How to Improve Your Reflexes (Honestly)
Quick answer: "fast reflexes" are really reaction time + prediction + movement efficiency combined, not a medical reflex. Raw reaction time only improves by a few tens of milliseconds at best with practice, but learning to predict and cutting wasted motion can meaningfully speed up real-world performance.
Every gamer and athlete wants faster reflexes. But what we casually call reflexes is not what medicine calls a reflex — and knowing the difference tells you exactly what training can and cannot change.
What "reflexes" really are
A true reflex — like your knee jerking when tapped — bypasses the brain entirely and isn't something you train for speed. What looks like great reflexes in games and sports is a blend of three things:
- Reaction time — from stimulus to movement. It has a physiological floor: visual simple reactions don't get much below 150–200ms (see our reaction time guide).
- Prediction — reading what's coming and starting your move early. This is where the big gains live.
- Movement efficiency — decisive input, zero wasted motion. Improves with setup and repetition.
The "fast" player usually isn't conducting nerve signals faster — they started earlier because they predicted better, and moved with less waste.
Training that actually works
- Repeat the exact scenario. Speed is situation-specific: aim training for aim, fielding drills for fielding. The same stimulus → same response loop beats generic brain training.
- Learn the tells. Experts read stance, habit and trajectory cues. Studying what predicts what is the only way past the physiological reaction floor.
- Standardize your ready position. Same posture, same gaze anchor every time — variance drops immediately.
- Don't grind tired. Sleep deprivation reliably slows reactions; condition decides practice quality.
What you can't change
Realistically, raw simple reaction time improves by a few tens of milliseconds at best with practice, and speed gained in one game transfers only weakly to others — that's the cautious reading of the research.
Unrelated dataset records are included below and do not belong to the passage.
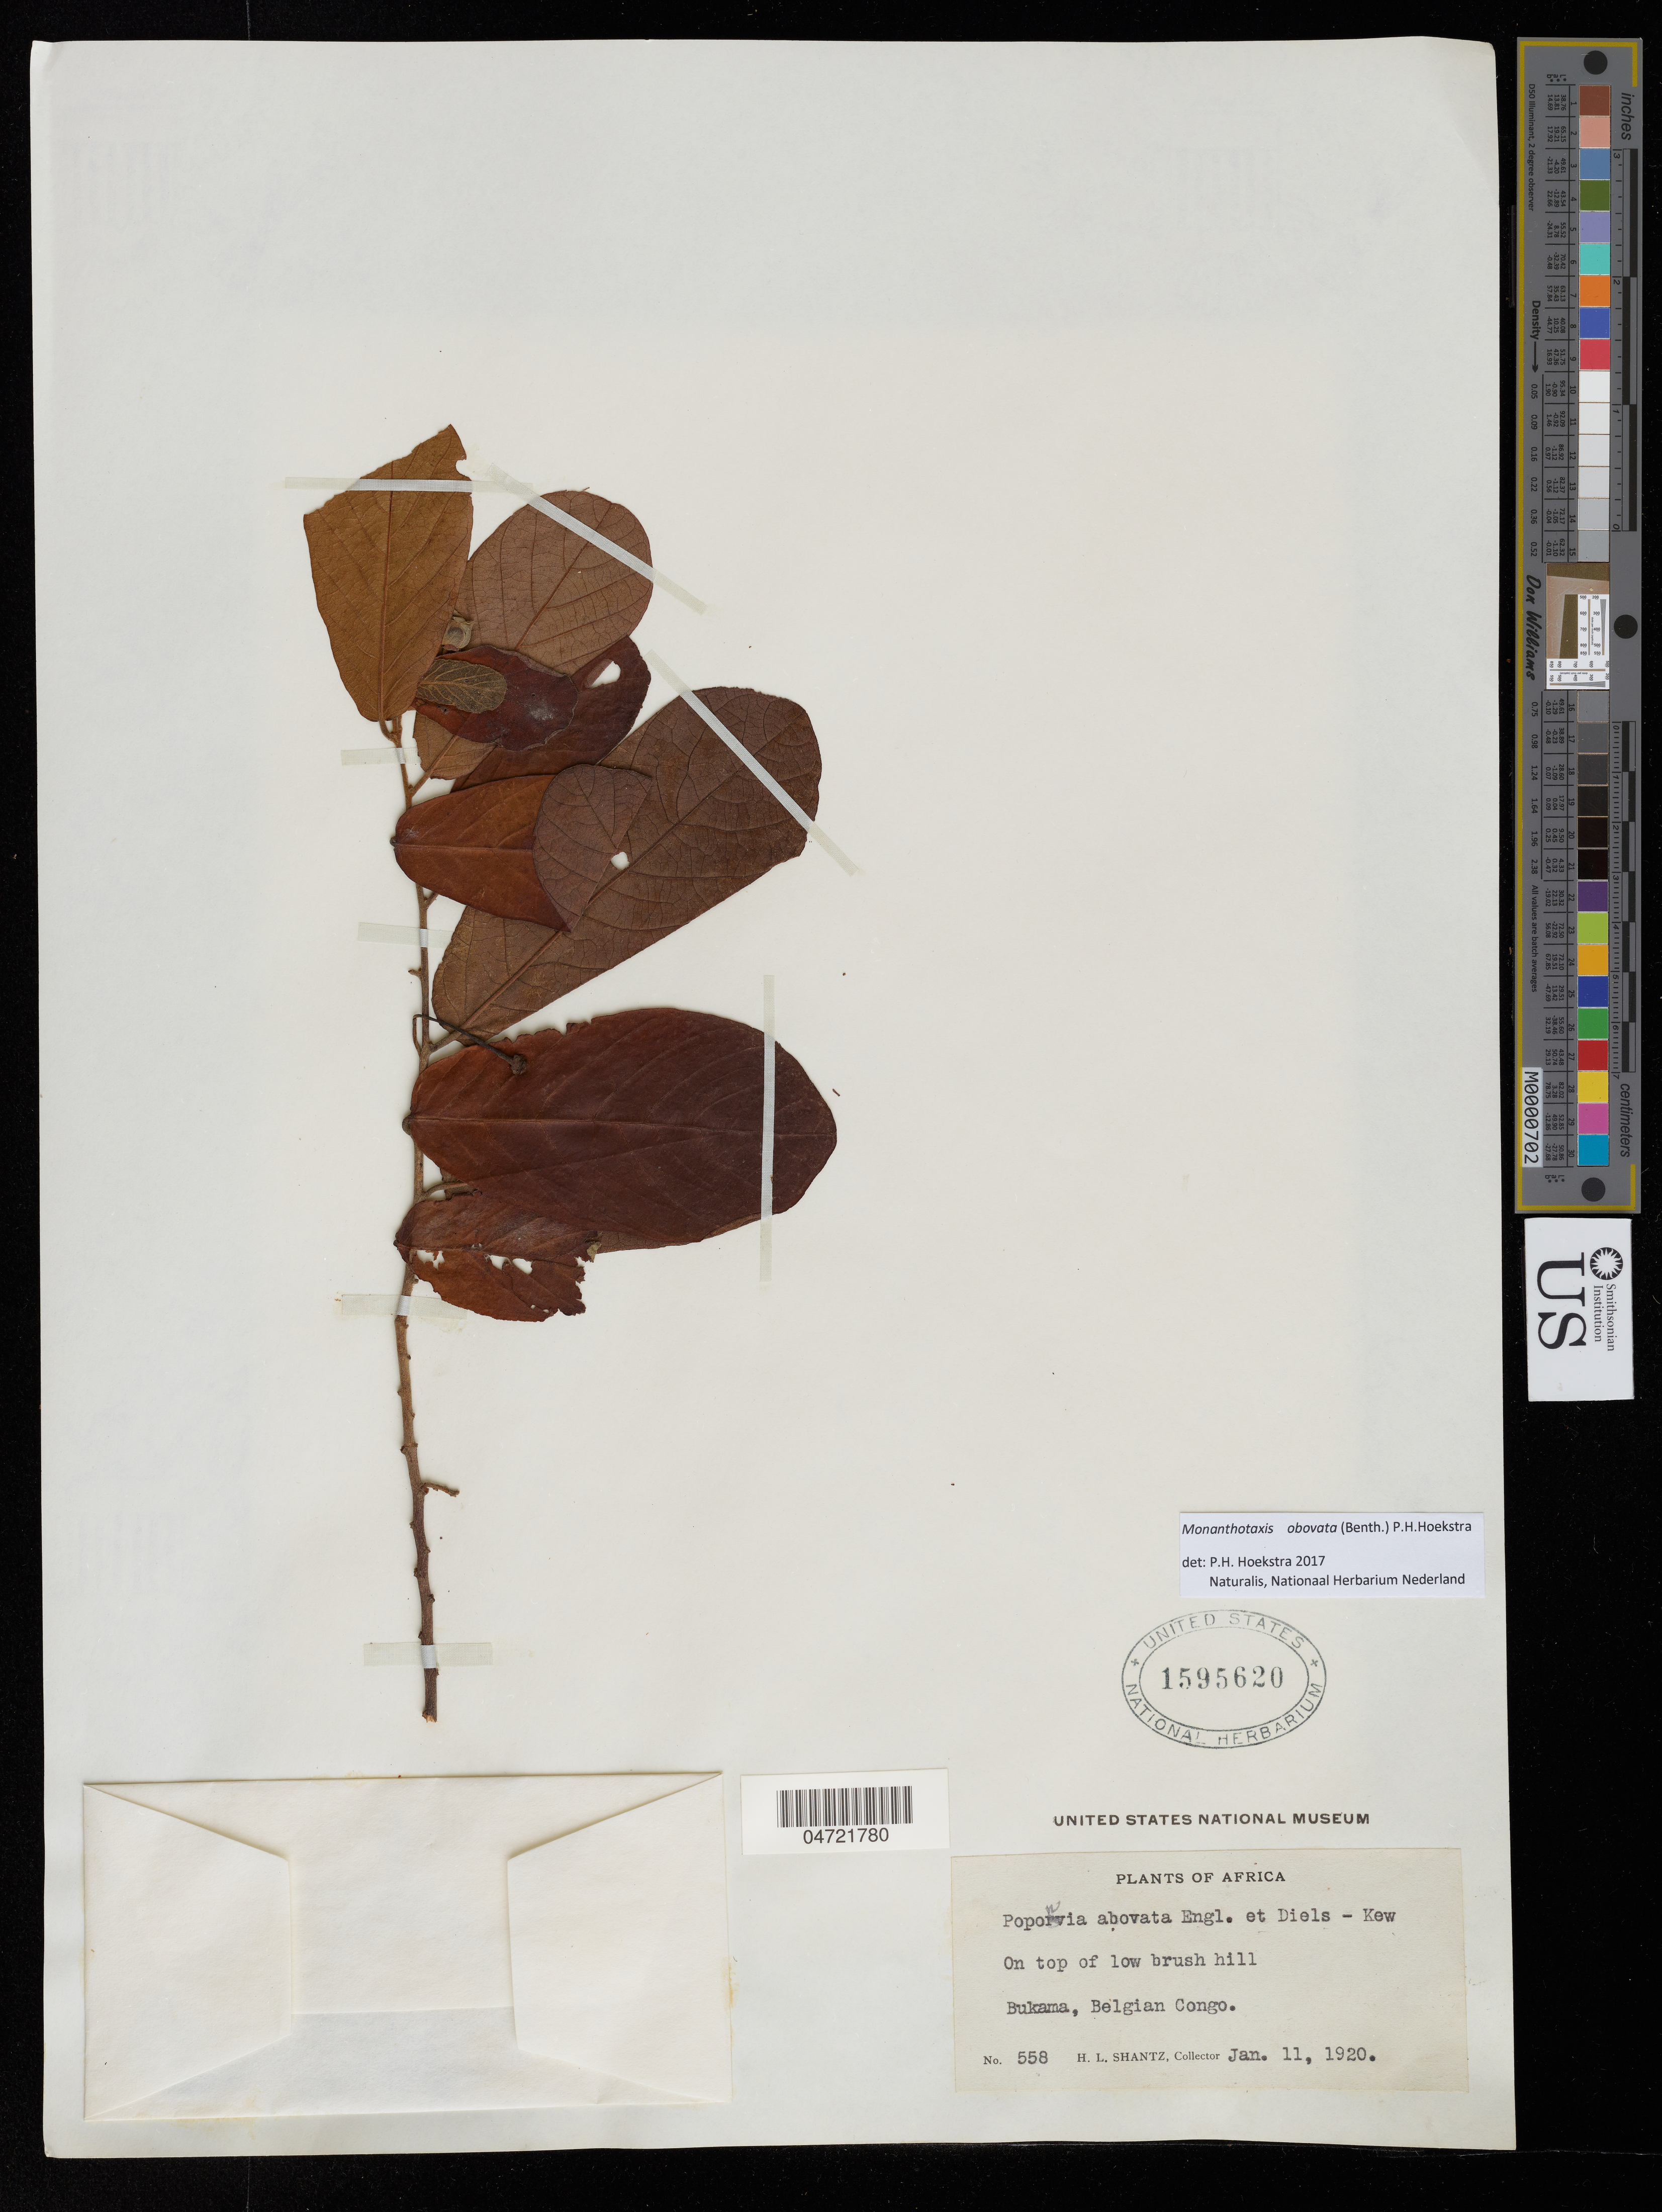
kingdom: Plantae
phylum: Tracheophyta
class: Magnoliopsida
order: Magnoliales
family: Annonaceae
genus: Monanthotaxis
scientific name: Monanthotaxis obovata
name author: (Benth.) P.H. Hoekstra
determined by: Hoekstra, P. H.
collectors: H. Shantz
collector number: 558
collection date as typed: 11 Jan 1920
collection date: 1920-01-11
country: Congo, Democratic Republic of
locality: Baukama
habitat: On top of low brush hill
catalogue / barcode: US 1595620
Treat "double your reflexes in a week" claims accordingly.
Today's checklist
- Sleep 7+ hours (the most reliable lever)
- Warm up with 2–3 practice trials before you record
- Audit your gear — display, network and touch latency easily add tens of milliseconds
- Log your results and watch the average, not the best
Break your speed into components — and measure each
MIKIRI's free games are built to isolate the components of "reflexes" (no signup, global leaderboards).
- MATCH — visual search and execution. Pure speed × accuracy
- INTERCEPT — snipe a cloaked target. Prediction accuracy
- FLASH — split-second recognition. Perceptual speed
- OFFBEAT — spot the broken rhythm. Timing perception
FAQ
- Are reflexes something you're born with?
- Raw reaction time has a floor and varies between people, but most real-world speed comes from prediction and practice — so there's plenty of trainable room.
- Do reflex-training apps work?
- Your score on that app's task improves. Transfer to other contexts is limited per the cautious view; combine measurement with practice close to your real scenario.
- Do reflexes decline with age?
- Average reaction time lengthens slowly after the early twenties, but the decline is gradual and anticipation compensates for years.
- What reaction time do esports need?
- It varies by title, but nobody beats the physiological floor (~150ms range for visual reactions). The separator at the top is prediction and decision speed.